Cryptology ePrint Archive: Report 2012/464

Finding Lower Bounds on the Complexity of Secret Sharing Schemes by Linear Programming

Carles Padro and Leonor Vazquez and An Yang

Abstract: Optimizing the maximum, or average, length of the shares in relation to the length of the secret for every given access structure is a difficult and long-standing open problem in cryptology. Most of the known lower bounds on these parameters have been obtained by implicitly or explicitly using that every secret sharing scheme defines a polymatroid related to the access structure. The best bounds that can be obtained by this combinatorial method can be determined by using linear programming, and this can be effectively done for access structures on a small number of participants.
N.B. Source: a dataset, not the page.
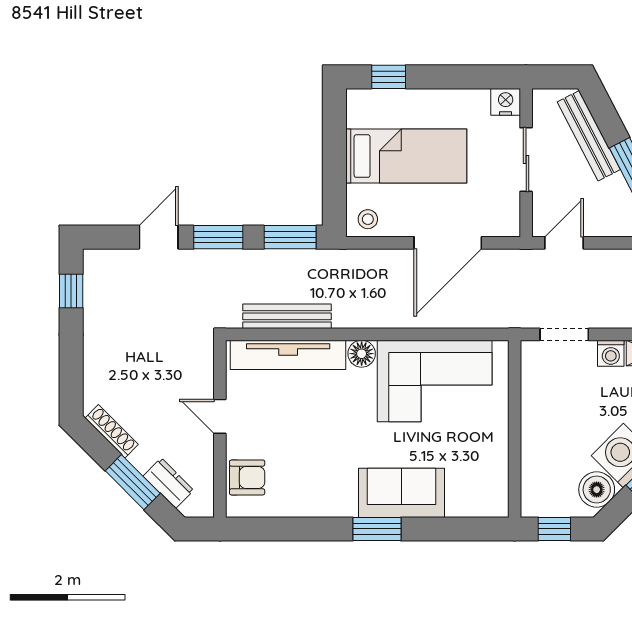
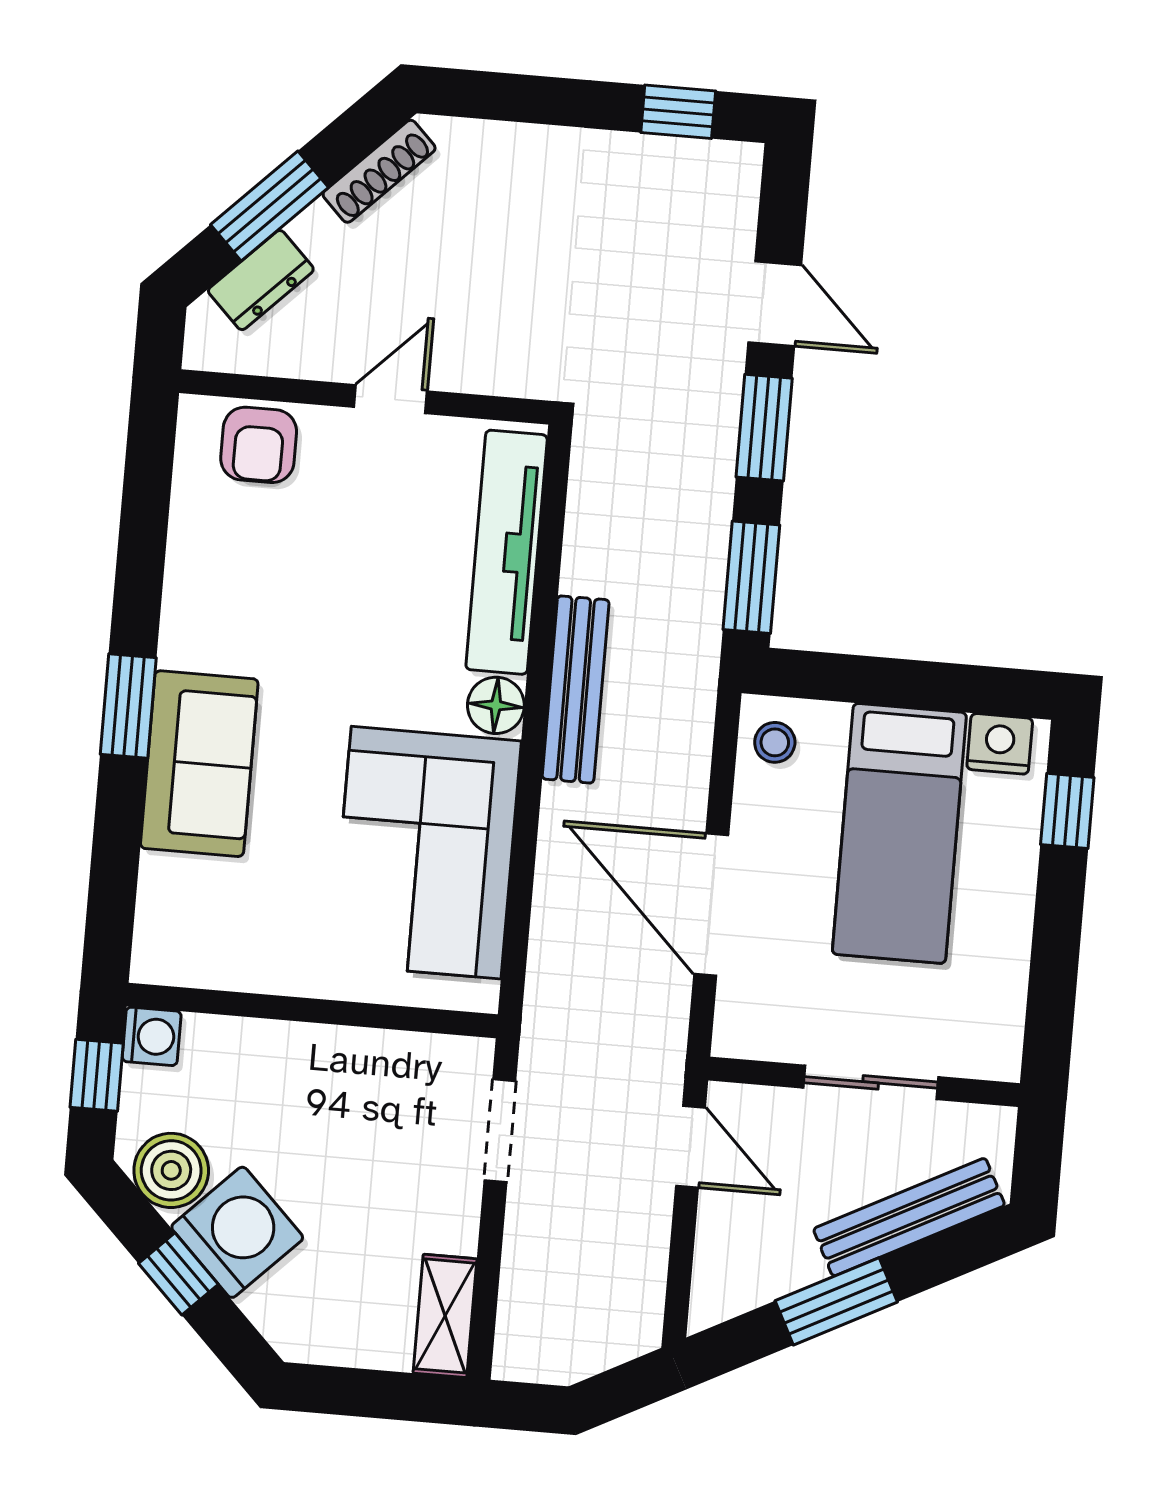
nightstand: (506, 102) -> (1000, 744), moved, turned -90
bench: (287, 316) -> (576, 689), moved
washing machine: (611, 353) -> (152, 1036), moved, turned 180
By applying this linear programming approach, we improve some of the known lower bounds for the access structures on five participants and the graph access structures on six participants for which these parameters were still undetermined. Nevertheless, the lower bounds that are obtained by this combinatorial method are not tight in general. For some access structures, they can be improved by adding to the linear program non-Shannon information inequalities as new constraints. We obtain in this way new separation results for some graph access structures on eight participants and for some ports of non-representable matroids. Finally, we prove that, for two access structures on five participants, the combinatorial lower bound cannot be attained by any linear secret sharing scheme.

Category / Keywords: cryptographic protocols / Secret sharing, linear programming, polymatroid, non-Shannon information inequalities

Publication Info: A previous version of this paper appeared in the Proceedings of LATIN 2010.

Date: received 14 Aug 2012, last revised 14 Aug 2012

Contact author: yang0246 at e ntu edu sg

Available format(s): PDF | BibTeX Citation

Note: This is a full version of the paper appeared in the Proceedings of LATIN 2010. Several new results have been added to the current version, as the ones in Sections 6 and 7. Moreover, the overall presentation of the paper has been greatly improved.